Construction technology for zero-carbon station at Daqing Sanan Oilfield

Objective In line with the “dual carbon” goals, Daqing Oilfield is committed to rapidly advancing its green and low-carbon transformation. In its efforts to establish a low-carbon demonstration area, Sanan Oilfield—one of the main oil production plants in the old area of Daqing Placanticline—has explored alternatives to traditional heat energy used in production processes, as well as new energy methods for utilizing heat energy. As a result, a production model featuring low-carbon and digital intelligence is emerging, aimed at achieving objectives such as “all-range zero electricity abandonment”, “process re-engineering”, and “zero-carbon station”.

Methods To achieve the efficient consumption of wind and solar electricity and accommodate the characteristics of these renewable power generation modes of instability, discontinuity, and low equivalent hours, explorations were conducted to re-engineer the production system. Additionally, trials were undertaken to eliminate the heat tracing system within the station and modify the gathering and transportation mode with water tracing.

Results The application of the electric heating technique at wellbores facilitates the well-station transfer of heat sources, effectively removing and preventing paraffin buildup while increasing the temperature of produced fluids to enhance the gathering and transportation temperature.

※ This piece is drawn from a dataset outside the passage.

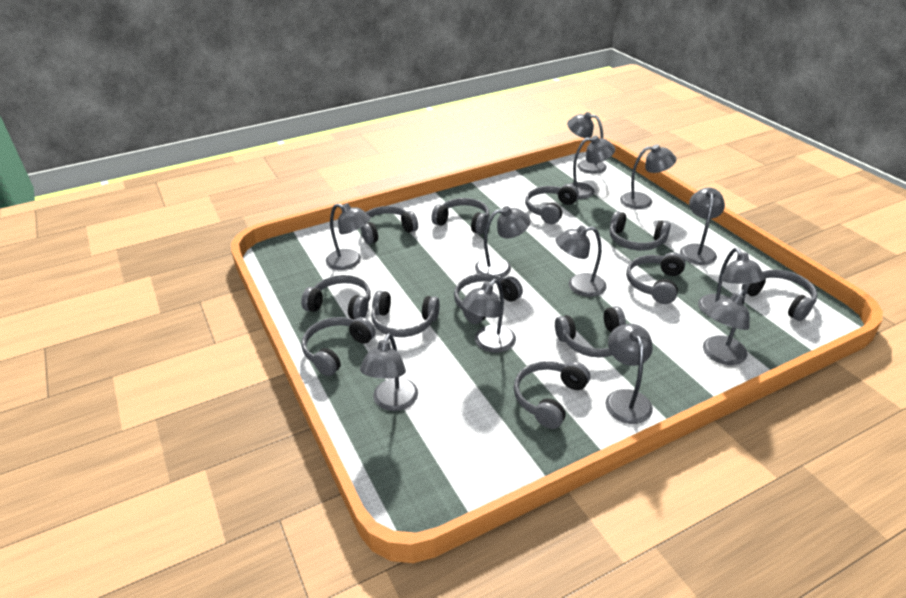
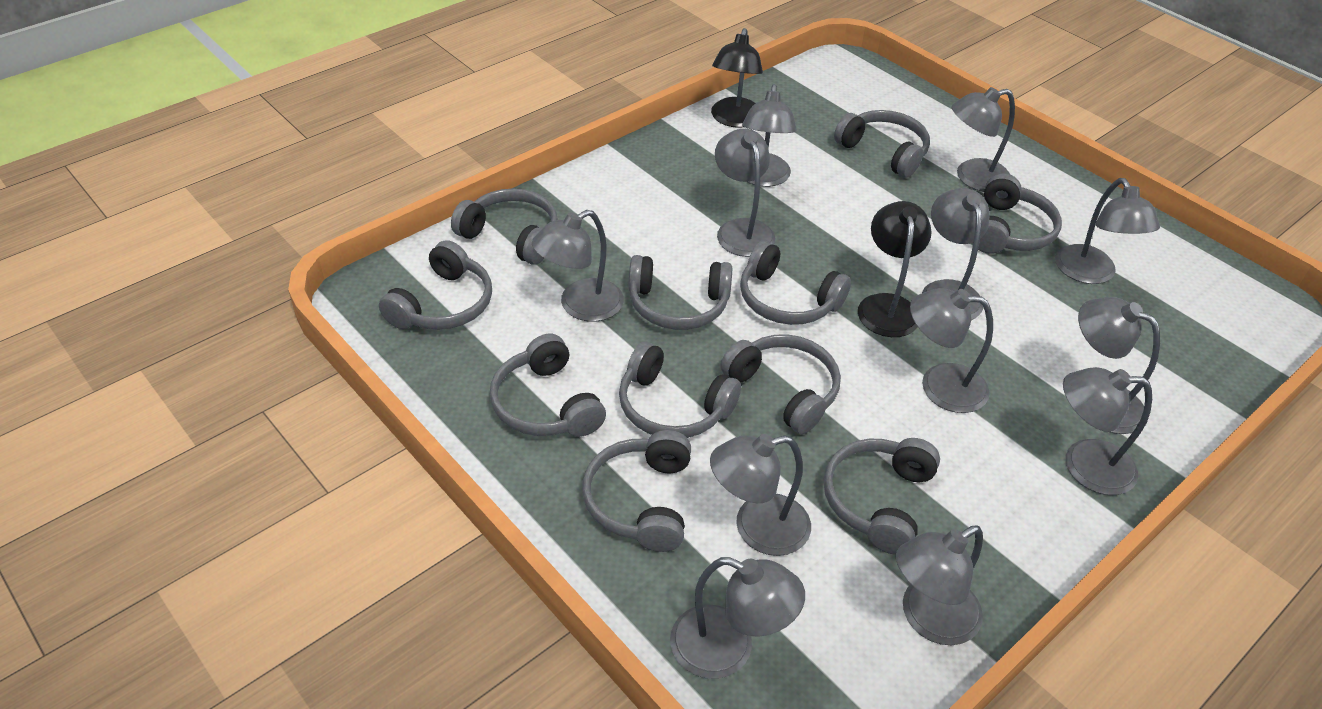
black lamp: 0 -> 2
grey headphones: 12 -> 11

Flexible temperature control is implemented based on ambient temperatures and the temperatures of the gathering and transportation system, achieving the replacement of the traditional hot washing process. For producing wells with long gathering and transportation distances, techniques such as electric tracing, solar thermal utilization at well sites, and intelligent intermittent pumping are collaboratively employed to achieve digital intelligence. The integration of these techniques enables a zero-carbon, electrified process flow powered by clean energy, supports a condition-variable operational mode with a high proportion of green electricity consumption, and transforms rigid production loads into flexible ones. These changes align oil and gas production with the characteristics of new energy and facilitate process re-engineering.

Conclusion It is recommended to further address key issues in intelligent low-carbon production technology, considering the production status and future development trends of Sanan Oilfield. In particular, explorations should aim to define new limits for cryogenic gathering and transportation under varying production conditions and establish an intelligent micro-grid energy management and control platform. This would enable intelligent energy management and facilitate a smooth and efficient low-carbon transformation at Sanan Oilfield.